So when he went on Facebook Live last evening and just absolutely lost his righteous shit, people paid attention.
It worked for coronavirus tolls, right?
For months the White House has been sending its money mumblers out to spread the good word about the American economy.
"As businesses begin to open, you're going to see [the] demand side of the economy rebound," Treasury Secretary Steven Mnuchin gushed on Fox News April 26.
"I see, for example, a rebirth of our textile industry for the first time in 30 years, because what we're doing now is having that industry make our masks, our gowns and things like that," Trump's pet econ crank Peter Navarro promised Maria Bartiromo on (of course) Fox. Commerce Secretary Wilbur Ross appeared on Fox (go know!) in January speculating that coronavirus might "accelerate the return of jobs to North America" if all those dead bodies in China disrupted the supply chain. Because Wilbur Ross is a disgusting ghoul.

━━━

--- Problem to solve ---
Pick up the piece on Trump officials talking up the economy right after its last sentence and keep it going.

Stored data entries
━━━

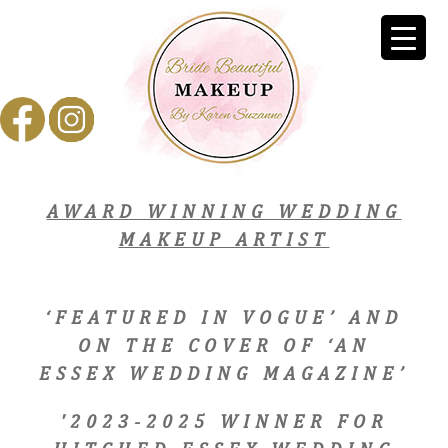
AWARD WINNING WEDDING
MAKEUP ARTIST
‘FEATURED IN VOGUE’ AND
ON THE COVER OF ‘AN
ESSEX WEDDING MAGAZINE’
'2023-2025 WINNER FOR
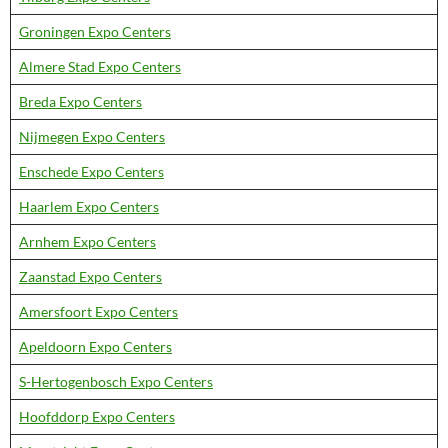
Groningen Expo Centers
Almere Stad Expo Centers
Breda Expo Centers
Nijmegen Expo Centers
Enschede Expo Centers
Haarlem Expo Centers
Arnhem Expo Centers
Zaanstad Expo Centers
Amersfoort Expo Centers
Apeldoorn Expo Centers
S-Hertogenbosch Expo Centers
Hoofddorp Expo Centers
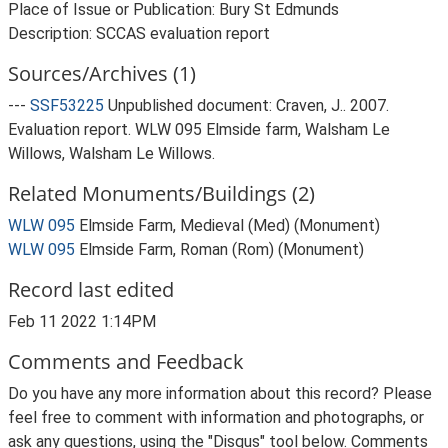
Place of Issue or Publication: Bury St Edmunds
Description: SCCAS evaluation report
Sources/Archives (1)
---
SSF53225
Unpublished document: Craven, J.. 2007.
Evaluation report. WLW 095 Elmside farm, Walsham Le
Willows, Walsham Le Willows.
Related Monuments/Buildings (2)
WLW 095
Elmside Farm, Medieval (Med) (Monument)
WLW 095
Elmside Farm, Roman (Rom) (Monument)
Record last edited
Feb 11 2022 1:14PM
Comments and Feedback
Do you have any more information about this record? Please
feel free to comment with information and photographs, or
ask any questions, using the "Disqus" tool below. Comments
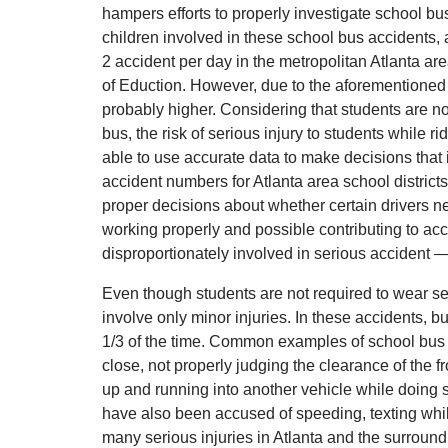
hampers efforts to properly investigate school bu
children involved in these school bus accidents, 
2 accident per day in the metropolitan Atlanta a
of Eduction. However, due to the aforementioned 
probably higher. Considering that students are no
bus, the risk of serious injury to students while ri
able to use accurate data to make decisions that 
accident numbers for Atlanta area school districts a
proper decisions about whether certain drivers ne
working properly and possible contributing to acc
disproportionately involved in serious accident —
Even though students are not required to wear se
involve only minor injuries. In these accidents, 
1/3 of the time. Common examples of school bus 
close, not properly judging the clearance of the f
up and running into another vehicle while doing 
have also been accused of speeding, texting wh
many serious injuries in Atlanta and the surround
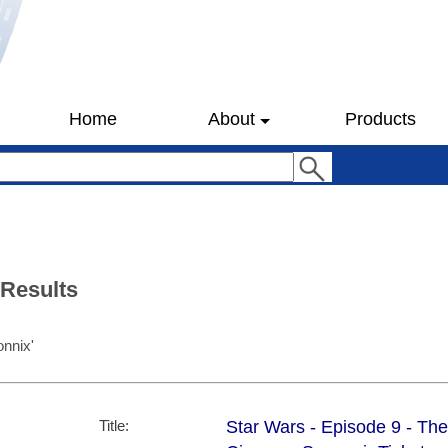
Home
About
Products
 Results
onnix'
Title:
Star Wars - Episode 9 - Th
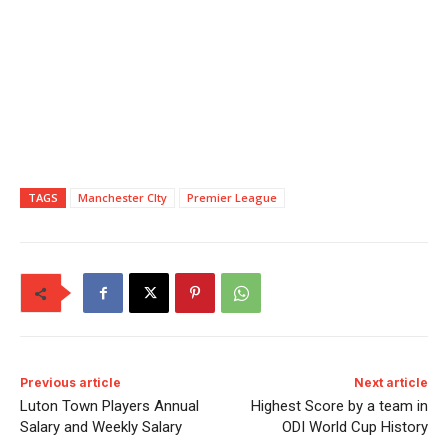
TAGS
Manchester CIty
Premier League
Previous article
Next article
Luton Town Players Annual
Highest Score by a team in
Salary and Weekly Salary
ODI World Cup History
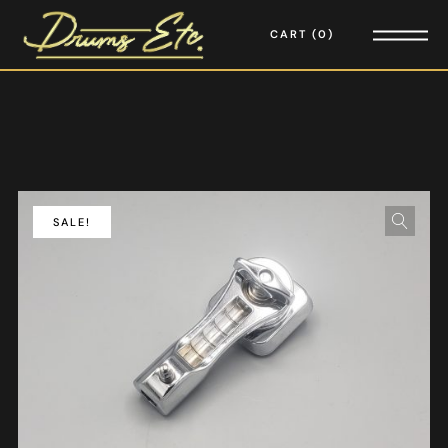
CART
0
SALE!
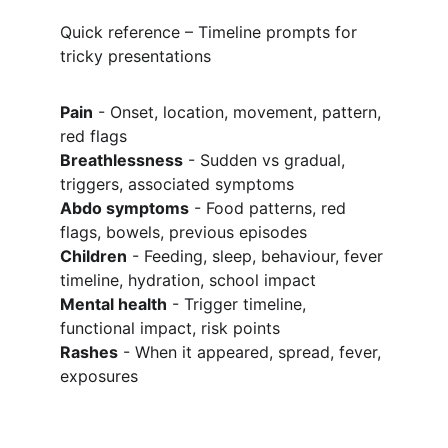
Quick reference – Timeline prompts for 
tricky presentations
Pain
 - Onset, location, movement, pattern, 
red flags
Breathlessness
 - Sudden vs gradual, 
triggers, associated symptoms
Abdo symptoms
 - Food patterns, red 
flags, bowels, previous episodes
Children
 - Feeding, sleep, behaviour, fever 
timeline, hydration, school impact
Mental health
 - Trigger timeline, 
functional impact, risk points
Rashes
 - When it appeared, spread, fever, 
exposures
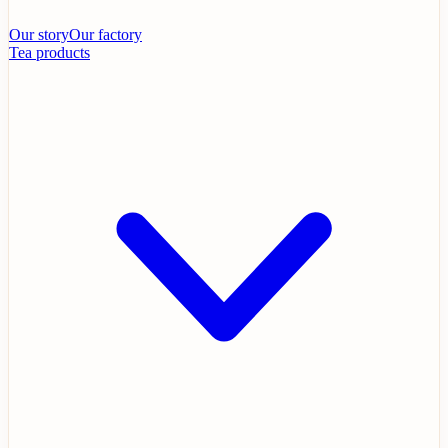
Our story
Our factory
Tea products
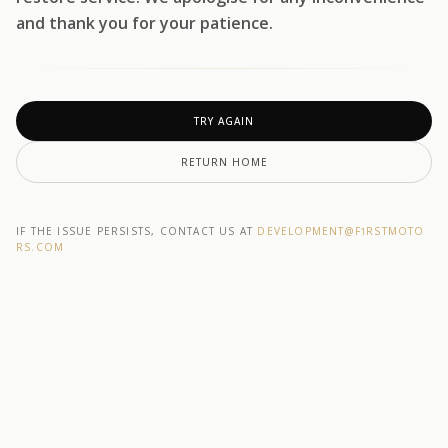
and thank you for your patience.
TRY AGAIN
RETURN HOME
IF THE ISSUE PERSISTS, CONTACT US AT
DEVELOPMENT@F1RSTMOTO
RS.COM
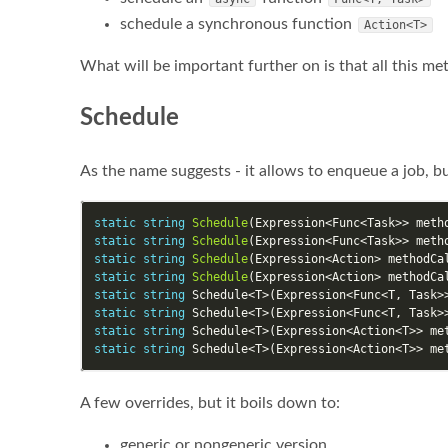
schedule a synchronous function
Action<T>
What will be important further on is that all this met
Schedule
As the name suggests - it allows to enqueue a job, bu
static
string
Schedule
(
Expression
<
Func
<
Task
>>
meth
static
string
Schedule
(
Expression
<
Func
<
Task
>>
meth
static
string
Schedule
(
Expression
<
Action
>
methodCa
static
string
Schedule
(
Expression
<
Action
>
methodCa
static
string
Schedule
<
T
>(
Expression
<
Func
<
T
,
Task
>
static
string
Schedule
<
T
>(
Expression
<
Func
<
T
,
Task
>
static
string
Schedule
<
T
>(
Expression
<
Action
<
T
>>
me
static
string
Schedule
<
T
>(
Expression
<
Action
<
T
>>
me
A few overrides, but it boils down to:
generic or nongeneric version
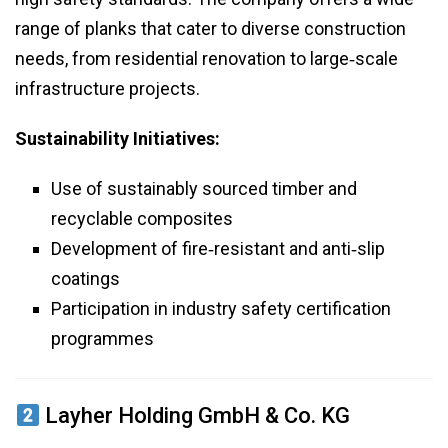
range of planks that cater to diverse construction
needs, from residential renovation to large‑scale
infrastructure projects.
Sustainability Initiatives:
Use of sustainably sourced timber and
recyclable composites
Development of fire‑resistant and anti‑slip
coatings
Participation in industry safety certification
programmes
Layher Holding GmbH & Co. KG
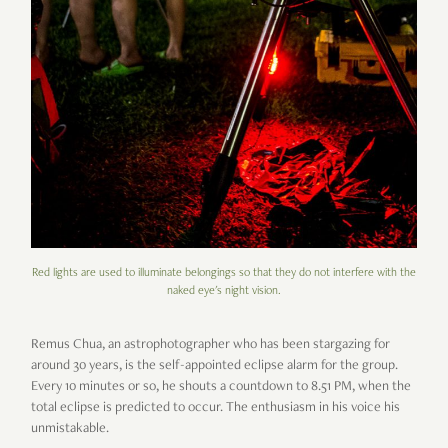
Red lights are used to illuminate belongings so that they do not interfere with the
naked eye's night vision.
Remus Chua, an astrophotographer who has been stargazing for
around 30 years, is the self-appointed eclipse alarm for the group.
Every 10 minutes or so, he shouts a countdown to 8.51 PM, when the
total eclipse is predicted to occur. The enthusiasm in his voice his
unmistakable.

━━━

--- Answer to this problem ---
And just this week they sent that nutbag Kevin Hassett out to maniacally grin through an interview on CNN (huh, what?) projecting massive third quarter growth as America's "human capital stock" races back to the assembly line.
But when it comes to releasing actual data to back up those rosy economic projections ... yeah, not so much.
The Washington Post reports this morning that the White House will be the first administration since the 1970s to fail to release projections about the state of the American economy in the regular, summer "mid-session review." Sources told the Post that the report, which was issued by every other president in good times and bad, is being drastically pared down because "coronavirus is causing extreme volatility in the U.S. economy, making it difficult to model economic trends."
Human capital stock car races are the very best kind.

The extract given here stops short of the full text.